**TEXTE DU DOCUMENT:**
·····
Explications de vote du député Thibault BAZIN au congrès contre la réforme de la constitution souhaitée par le Président de la République
Je m’interroge sur la nécessité de modifier notre constitution alors qu’il n’y a pas de risque avéré en France de revirement du Conseil Constitutionnel sur la liberté de recourir à l’interruption volontaire de grossesse dans le cadre législatif actuel. La France n’est pas les Etats-Unis. Aucun groupe parlementaire ici souhaite supprimer cette liberté. C’est à mon sens une erreur d’importer des questions de l’étranger qui ne se posent pas ici. D’ailleurs, si des entraves particulières existaient en France, comment expliquer que le recours effectif n’a jamais été aussi important avec près de 234 000 interruptions volontaires pratiquées en 2022, soit 17000 de plus qu’en 2021 et 7000 de plus qu’en 2019 ? La question ici n’est pas d’être pour ou contre l’IVG, mais faut-il l’inscrire dans la constitution et le cas échéant, est-ce pour en faire un droit absolu sans conditions ?
Peut-être cela relève davantage du symbole ? Mais Simone VEIL en 2008 elle-même avait refusé d’inscrire des dispositions de portée purement symbolique. Sinon il faudrait y inscrire d’autres principes qui bénéficient aujourd’hui d’une protection juridique équivalente.
N’est-ce pas un peu superflu alors que notre temps et notre énergie devraient se concentrer sur les problèmes actuels que rencontre la France ? Ne vaudrait-il pas mieux s’atteler à des modifications, elles nécessaires, de la Constitution pour retrouver notre souveraineté sur des sujets qui préoccupent nos concitoyens dans leur quotidien ? Ne vaudrait-il pas mieux par exemple de s’atteler à la crise agricole, ce qui nécessiterait de revenir sur des surtranspositions législatives ?
·····
**LIGNES FOURNIES:**

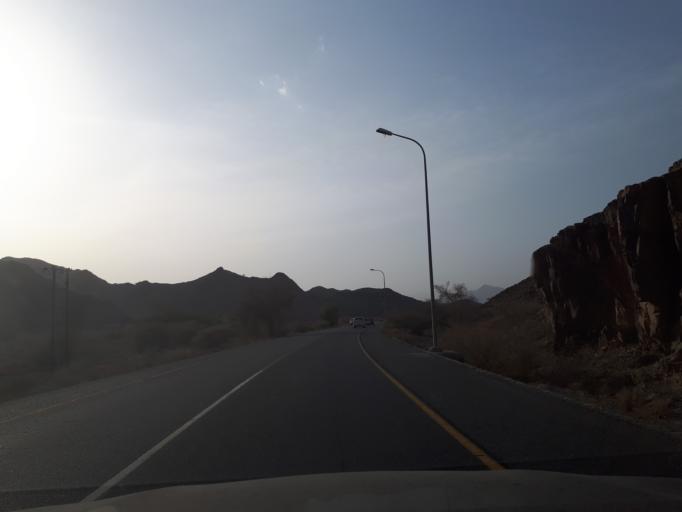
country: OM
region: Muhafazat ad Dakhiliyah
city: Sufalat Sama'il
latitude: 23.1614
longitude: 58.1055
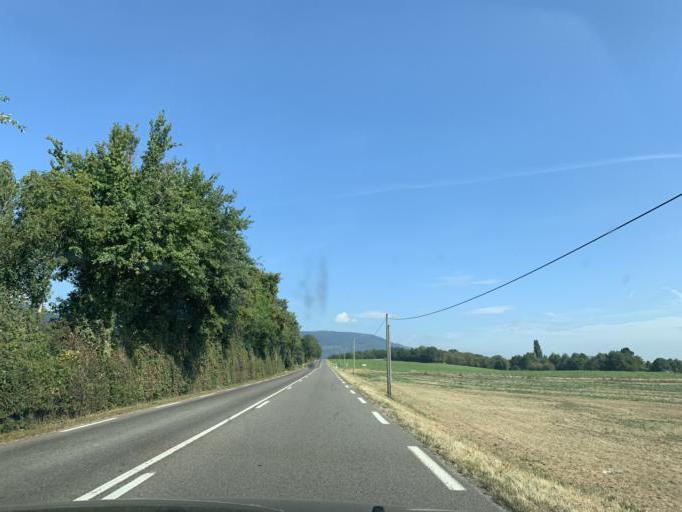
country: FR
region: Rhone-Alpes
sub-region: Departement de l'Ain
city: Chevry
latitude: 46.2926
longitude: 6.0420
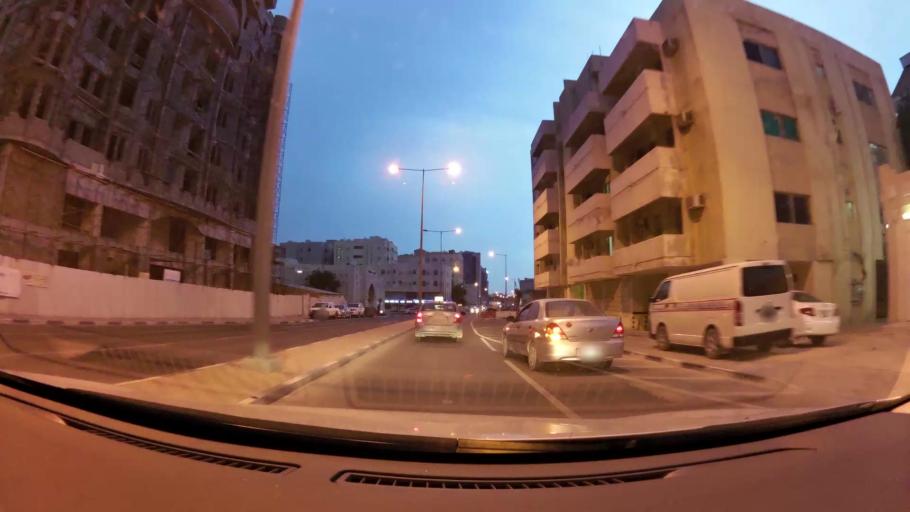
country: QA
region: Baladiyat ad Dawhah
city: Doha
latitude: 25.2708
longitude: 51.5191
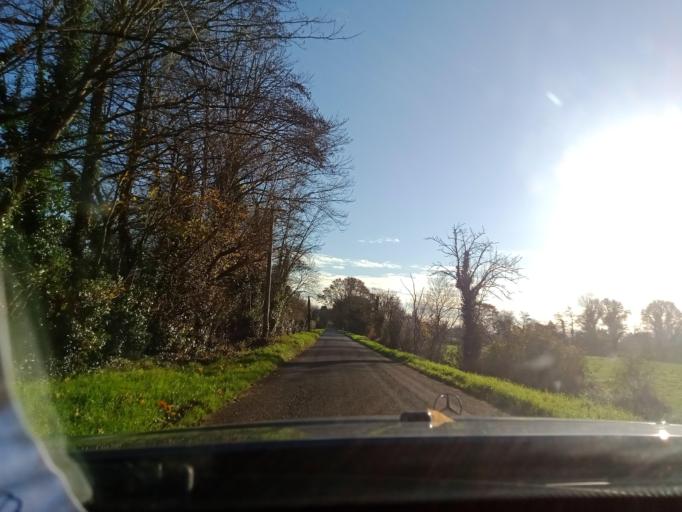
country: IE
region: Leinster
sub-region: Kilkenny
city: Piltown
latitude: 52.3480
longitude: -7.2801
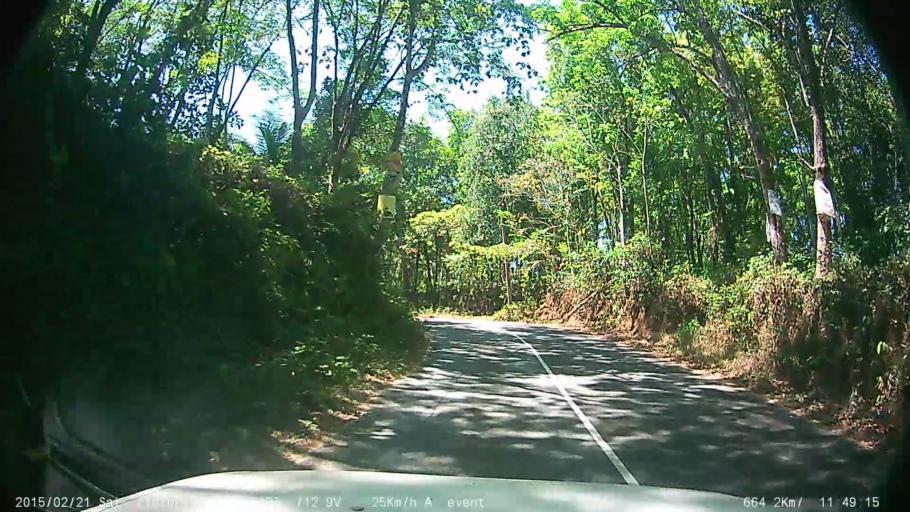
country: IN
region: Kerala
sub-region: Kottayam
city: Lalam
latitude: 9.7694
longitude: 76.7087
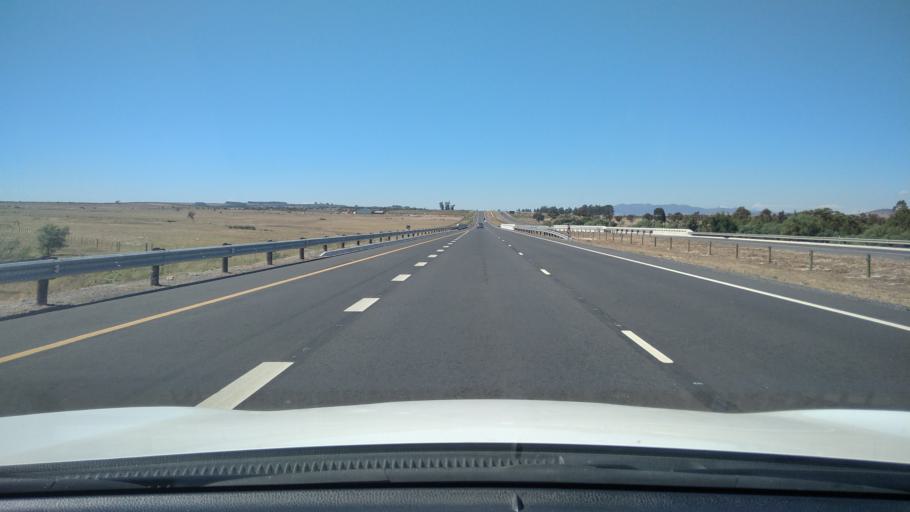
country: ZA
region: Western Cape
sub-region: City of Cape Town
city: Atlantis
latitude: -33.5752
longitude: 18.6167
·····
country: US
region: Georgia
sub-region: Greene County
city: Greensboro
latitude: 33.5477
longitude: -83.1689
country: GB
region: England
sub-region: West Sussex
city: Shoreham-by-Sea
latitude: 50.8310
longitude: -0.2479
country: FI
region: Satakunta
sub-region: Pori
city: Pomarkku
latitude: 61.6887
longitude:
·····
**TRAVAIL DEMANDÉ:**
1) Selon l'explication de vote, combien d'interruptions volontaires de grossesse ont été pratiquées en France en 2022 ?
2) Reprenez le passage de l'explication de vote allant de "Peut-être cela relève" jusqu'à "protection juridique équivalente." inclus, en remplaçant "symbole" par "geste".
3) Prolongez l'explication de vote au-delà de sa dernière phrase.

**RÉPONSES DANS L'ORDRE:**
1) Près de 234 000.

2)
Peut-être cela relève davantage du geste ? Mais Simone VEIL en 2008 elle-même avait refusé d’inscrire des dispositions de portée purement symbolique. Sinon il faudrait y inscrire d’autres principes qui bénéficient aujourd’hui d’une protection juridique équivalente.

3)
Ces questions étant posées, la loi VEIL se veut un équilibre fragile qui repose sur la conciliation entre la liberté de la femme et la protection de l’enfant à naître. Il ne faut pas renoncer à cette recherche d’équilibre.
Or, la formulation choisie par le gouvernement semble insuffisamment précise car l’emploi du terme de « garantie » engendre certaines incertitudes. Est-ce que cette garantie serait relative ou absolue ? La loi VEIL a prévu un encadrement éthique de cette liberté car toute liberté a ses conditions et ses limites. La formulation envisagée pourrait-elle remettre en cause cet équilibre recherché par Simone VEIL ?
Voici les questions que je me pose et qui m’amènent à ne pas soutenir cette modification de la constitution inutile et inopportune, relevant davantage d’une opération de communication du Président de la République. Mais à quel prix et pour quel impact ?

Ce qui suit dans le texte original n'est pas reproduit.